[Dataset entries]
======
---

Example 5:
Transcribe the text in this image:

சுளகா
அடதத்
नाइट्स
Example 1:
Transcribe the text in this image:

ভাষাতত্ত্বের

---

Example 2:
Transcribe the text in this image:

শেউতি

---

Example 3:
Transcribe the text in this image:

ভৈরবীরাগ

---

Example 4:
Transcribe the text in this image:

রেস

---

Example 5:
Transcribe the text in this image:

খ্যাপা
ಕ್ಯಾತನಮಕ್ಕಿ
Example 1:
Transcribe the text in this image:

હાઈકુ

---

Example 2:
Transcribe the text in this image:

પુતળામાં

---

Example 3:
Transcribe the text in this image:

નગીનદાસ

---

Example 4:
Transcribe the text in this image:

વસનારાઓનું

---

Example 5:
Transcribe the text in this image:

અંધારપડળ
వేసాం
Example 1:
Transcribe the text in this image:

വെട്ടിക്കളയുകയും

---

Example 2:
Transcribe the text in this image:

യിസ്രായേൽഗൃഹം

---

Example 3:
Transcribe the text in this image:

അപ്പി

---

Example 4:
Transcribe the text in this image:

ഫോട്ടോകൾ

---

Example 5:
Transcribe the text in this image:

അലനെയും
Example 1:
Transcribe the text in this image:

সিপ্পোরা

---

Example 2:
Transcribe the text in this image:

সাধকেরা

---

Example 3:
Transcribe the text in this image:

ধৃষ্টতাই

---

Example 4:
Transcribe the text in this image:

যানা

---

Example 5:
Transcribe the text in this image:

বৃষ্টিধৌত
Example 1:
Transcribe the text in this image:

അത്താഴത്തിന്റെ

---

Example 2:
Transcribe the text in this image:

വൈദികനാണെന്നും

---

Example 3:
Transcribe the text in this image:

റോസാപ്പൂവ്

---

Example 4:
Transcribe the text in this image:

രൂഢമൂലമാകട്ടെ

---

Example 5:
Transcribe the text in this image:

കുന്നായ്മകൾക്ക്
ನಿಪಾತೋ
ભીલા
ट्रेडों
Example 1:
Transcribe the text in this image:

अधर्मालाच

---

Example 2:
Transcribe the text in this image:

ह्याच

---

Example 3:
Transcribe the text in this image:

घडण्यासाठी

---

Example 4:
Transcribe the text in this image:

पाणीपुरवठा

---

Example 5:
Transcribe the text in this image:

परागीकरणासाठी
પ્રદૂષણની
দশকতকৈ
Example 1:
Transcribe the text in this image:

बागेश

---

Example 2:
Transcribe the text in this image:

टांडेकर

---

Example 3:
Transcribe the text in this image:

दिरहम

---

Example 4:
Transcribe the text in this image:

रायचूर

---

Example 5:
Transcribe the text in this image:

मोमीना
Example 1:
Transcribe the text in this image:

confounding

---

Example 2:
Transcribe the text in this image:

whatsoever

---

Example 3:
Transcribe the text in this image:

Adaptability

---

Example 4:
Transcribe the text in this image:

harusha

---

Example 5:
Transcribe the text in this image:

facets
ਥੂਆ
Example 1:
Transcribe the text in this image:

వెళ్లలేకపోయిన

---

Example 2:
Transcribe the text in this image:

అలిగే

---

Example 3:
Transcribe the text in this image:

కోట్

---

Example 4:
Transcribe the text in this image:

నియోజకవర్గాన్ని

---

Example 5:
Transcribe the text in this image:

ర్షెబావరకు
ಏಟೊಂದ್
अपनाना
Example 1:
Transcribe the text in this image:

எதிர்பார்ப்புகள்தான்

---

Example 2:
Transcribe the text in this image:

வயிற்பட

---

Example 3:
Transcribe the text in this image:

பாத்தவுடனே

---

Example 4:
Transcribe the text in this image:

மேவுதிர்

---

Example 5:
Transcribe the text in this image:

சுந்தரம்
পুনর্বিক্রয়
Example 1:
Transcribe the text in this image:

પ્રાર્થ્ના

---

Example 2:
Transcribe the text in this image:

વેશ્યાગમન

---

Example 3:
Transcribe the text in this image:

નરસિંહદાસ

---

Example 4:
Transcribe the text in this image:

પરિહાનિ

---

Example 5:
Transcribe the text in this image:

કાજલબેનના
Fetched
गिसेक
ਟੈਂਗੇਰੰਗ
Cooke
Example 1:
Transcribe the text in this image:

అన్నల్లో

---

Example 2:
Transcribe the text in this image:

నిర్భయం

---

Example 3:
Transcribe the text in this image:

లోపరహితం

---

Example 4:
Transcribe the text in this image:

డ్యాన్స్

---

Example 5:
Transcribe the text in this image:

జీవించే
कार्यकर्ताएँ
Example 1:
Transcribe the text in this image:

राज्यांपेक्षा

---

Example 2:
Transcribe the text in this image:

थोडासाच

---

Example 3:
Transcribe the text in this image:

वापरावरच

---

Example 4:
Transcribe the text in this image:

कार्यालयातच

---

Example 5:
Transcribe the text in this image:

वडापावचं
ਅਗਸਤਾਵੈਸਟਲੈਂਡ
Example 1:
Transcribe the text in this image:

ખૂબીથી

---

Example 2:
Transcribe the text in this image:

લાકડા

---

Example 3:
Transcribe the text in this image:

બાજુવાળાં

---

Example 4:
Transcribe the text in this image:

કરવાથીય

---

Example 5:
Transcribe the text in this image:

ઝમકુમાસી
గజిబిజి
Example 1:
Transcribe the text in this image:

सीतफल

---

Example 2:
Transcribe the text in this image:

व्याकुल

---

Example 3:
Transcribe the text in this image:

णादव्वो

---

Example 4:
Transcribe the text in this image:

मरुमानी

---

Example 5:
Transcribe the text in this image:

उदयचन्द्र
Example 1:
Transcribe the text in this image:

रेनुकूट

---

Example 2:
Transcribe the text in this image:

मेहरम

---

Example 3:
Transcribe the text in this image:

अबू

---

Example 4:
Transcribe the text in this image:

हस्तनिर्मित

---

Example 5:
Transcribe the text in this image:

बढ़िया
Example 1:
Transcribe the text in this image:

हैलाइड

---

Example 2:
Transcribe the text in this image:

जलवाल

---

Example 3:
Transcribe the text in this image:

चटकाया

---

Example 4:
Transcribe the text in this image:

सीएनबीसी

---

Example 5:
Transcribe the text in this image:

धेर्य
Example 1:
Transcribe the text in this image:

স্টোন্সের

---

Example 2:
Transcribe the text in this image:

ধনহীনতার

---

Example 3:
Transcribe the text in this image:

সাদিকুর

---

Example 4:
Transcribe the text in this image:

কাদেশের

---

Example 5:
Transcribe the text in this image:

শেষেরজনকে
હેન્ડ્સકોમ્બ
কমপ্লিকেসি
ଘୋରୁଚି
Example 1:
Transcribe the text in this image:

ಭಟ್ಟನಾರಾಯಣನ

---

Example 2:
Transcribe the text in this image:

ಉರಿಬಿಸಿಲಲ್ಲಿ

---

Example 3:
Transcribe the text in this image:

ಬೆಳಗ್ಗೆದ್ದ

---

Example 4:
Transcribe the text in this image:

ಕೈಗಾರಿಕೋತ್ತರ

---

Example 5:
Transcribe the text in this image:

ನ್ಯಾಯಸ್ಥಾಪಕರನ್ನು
======
Your objective: Write all the entries again precisely as they were given.

Problem solution:
---

Example 5:
Transcribe the text in this image:

சுளகா
அடதத்
नाइट्स
Example 1:
Transcribe the text in this image:

ভাষাতত্ত্বের

---

Example 2:
Transcribe the text in this image:

শেউতি

---

Example 3:
Transcribe the text in this image:

ভৈরবীরাগ

---

Example 4:
Transcribe the text in this image:

রেস

---

Example 5:
Transcribe the text in this image:

খ্যাপা
ಕ್ಯಾತನಮಕ್ಕಿ
Example 1:
Transcribe the text in this image:

હાઈકુ

---

Example 2:
Transcribe the text in this image:

પુતળામાં

---

Example 3:
Transcribe the text in this image:

નગીનદાસ

---

Example 4:
Transcribe the text in this image:

વસનારાઓનું

---

Example 5:
Transcribe the text in this image:

અંધારપડળ
వేసాం
Example 1:
Transcribe the text in this image:

വെട്ടിക്കളയുകയും

---

Example 2:
Transcribe the text in this image:

യിസ്രായേൽഗൃഹം

---

Example 3:
Transcribe the text in this image:

അപ്പി

---

Example 4:
Transcribe the text in this image:

ഫോട്ടോകൾ

---

Example 5:
Transcribe the text in this image:

അലനെയും
Example 1:
Transcribe the text in this image:

সিপ্পোরা

---

Example 2:
Transcribe the text in this image:

সাধকেরা

---

Example 3:
Transcribe the text in this image:

ধৃষ্টতাই

---

Example 4:
Transcribe the text in this image:

যানা

---

Example 5:
Transcribe the text in this image:

বৃষ্টিধৌত
Example 1:
Transcribe the text in this image:

അത്താഴത്തിന്റെ

---

Example 2:
Transcribe the text in this image:

വൈദികനാണെന്നും

---

Example 3:
Transcribe the text in this image:

റോസാപ്പൂവ്

---

Example 4:
Transcribe the text in this image:

രൂഢമൂലമാകട്ടെ

---

Example 5:
Transcribe the text in this image:

കുന്നായ്മകൾക്ക്
ನಿಪಾತೋ
ભીલા
ट्रेडों
Example 1:
Transcribe the text in this image:

अधर्मालाच

---

Example 2:
Transcribe the text in this image:

ह्याच

---

Example 3:
Transcribe the text in this image:

घडण्यासाठी

---

Example 4:
Transcribe the text in this image:

पाणीपुरवठा

---

Example 5:
Transcribe the text in this image:

परागीकरणासाठी
પ્રદૂષણની
দশকতকৈ
Example 1:
Transcribe the text in this image:

बागेश

---

Example 2:
Transcribe the text in this image:

टांडेकर

---

Example 3:
Transcribe the text in this image:

दिरहम

---

Example 4:
Transcribe the text in this image:

रायचूर

---

Example 5:
Transcribe the text in this image:

मोमीना
Example 1:
Transcribe the text in this image:

confounding

---

Example 2:
Transcribe the text in this image:

whatsoever

---

Example 3:
Transcribe the text in this image:

Adaptability

---

Example 4:
Transcribe the text in this image:

harusha

---

Example 5:
Transcribe the text in this image:

facets
ਥੂਆ
Example 1:
Transcribe the text in this image:

వెళ్లలేకపోయిన

---

Example 2:
Transcribe the text in this image:

అలిగే

---

Example 3:
Transcribe the text in this image:

కోట్

---

Example 4:
Transcribe the text in this image:

నియోజకవర్గాన్ని

---

Example 5:
Transcribe the text in this image:

ర్షెబావరకు
ಏಟೊಂದ್
अपनाना
Example 1:
Transcribe the text in this image:

எதிர்பார்ப்புகள்தான்

---

Example 2:
Transcribe the text in this image:

வயிற்பட

---

Example 3:
Transcribe the text in this image:

பாத்தவுடனே

---

Example 4:
Transcribe the text in this image:

மேவுதிர்

---

Example 5:
Transcribe the text in this image:

சுந்தரம்
পুনর্বিক্রয়
Example 1:
Transcribe the text in this image:

પ્રાર્થ્ના

---

Example 2:
Transcribe the text in this image:

વેશ્યાગમન

---

Example 3:
Transcribe the text in this image:

નરસિંહદાસ

---

Example 4:
Transcribe the text in this image:

પરિહાનિ

---

Example 5:
Transcribe the text in this image:

કાજલબેનના
Fetched
गिसेक
ਟੈਂਗੇਰੰਗ
Cooke
Example 1:
Transcribe the text in this image:

అన్నల్లో

---

Example 2:
Transcribe the text in this image:

నిర్భయం

---

Example 3:
Transcribe the text in this image:

లోపరహితం

---

Example 4:
Transcribe the text in this image:

డ్యాన్స్

---

Example 5:
Transcribe the text in this image:

జీవించే
कार्यकर्ताएँ
Example 1:
Transcribe the text in this image:

राज्यांपेक्षा

---

Example 2:
Transcribe the text in this image:

थोडासाच

---

Example 3:
Transcribe the text in this image:

वापरावरच

---

Example 4:
Transcribe the text in this image:

कार्यालयातच

---

Example 5:
Transcribe the text in this image:

वडापावचं
ਅਗਸਤਾਵੈਸਟਲੈਂਡ
Example 1:
Transcribe the text in this image:

ખૂબીથી

---

Example 2:
Transcribe the text in this image:

લાકડા

---

Example 3:
Transcribe the text in this image:

બાજુવાળાં

---

Example 4:
Transcribe the text in this image:

કરવાથીય

---

Example 5:
Transcribe the text in this image:

ઝમકુમાસી
గజిబిజి
Example 1:
Transcribe the text in this image:

सीतफल

---

Example 2:
Transcribe the text in this image:

व्याकुल

---

Example 3:
Transcribe the text in this image:

णादव्वो

---

Example 4:
Transcribe the text in this image:

मरुमानी

---

Example 5:
Transcribe the text in this image:

उदयचन्द्र
Example 1:
Transcribe the text in this image:

रेनुकूट

---

Example 2:
Transcribe the text in this image:

मेहरम

---

Example 3:
Transcribe the text in this image:

अबू

---

Example 4:
Transcribe the text in this image:

हस्तनिर्मित

---

Example 5:
Transcribe the text in this image:

बढ़िया
Example 1:
Transcribe the text in this image:

हैलाइड

---

Example 2:
Transcribe the text in this image:

जलवाल

---

Example 3:
Transcribe the text in this image:

चटकाया

---

Example 4:
Transcribe the text in this image:

सीएनबीसी

---

Example 5:
Transcribe the text in this image:

धेर्य
Example 1:
Transcribe the text in this image:

স্টোন্সের

---

Example 2:
Transcribe the text in this image:

ধনহীনতার

---

Example 3:
Transcribe the text in this image:

সাদিকুর

---

Example 4:
Transcribe the text in this image:

কাদেশের

---

Example 5:
Transcribe the text in this image:

শেষেরজনকে
હેન્ડ્સકોમ્બ
কমপ্লিকেসি
ଘୋରୁଚି
Example 1:
Transcribe the text in this image:

ಭಟ್ಟನಾರಾಯಣನ

---

Example 2:
Transcribe the text in this image:

ಉರಿಬಿಸಿಲಲ್ಲಿ

---

Example 3:
Transcribe the text in this image:

ಬೆಳಗ್ಗೆದ್ದ

---

Example 4:
Transcribe the text in this image:

ಕೈಗಾರಿಕೋತ್ತರ

---

Example 5:
Transcribe the text in this image:

ನ್ಯಾಯಸ್ಥಾಪಕರನ್ನು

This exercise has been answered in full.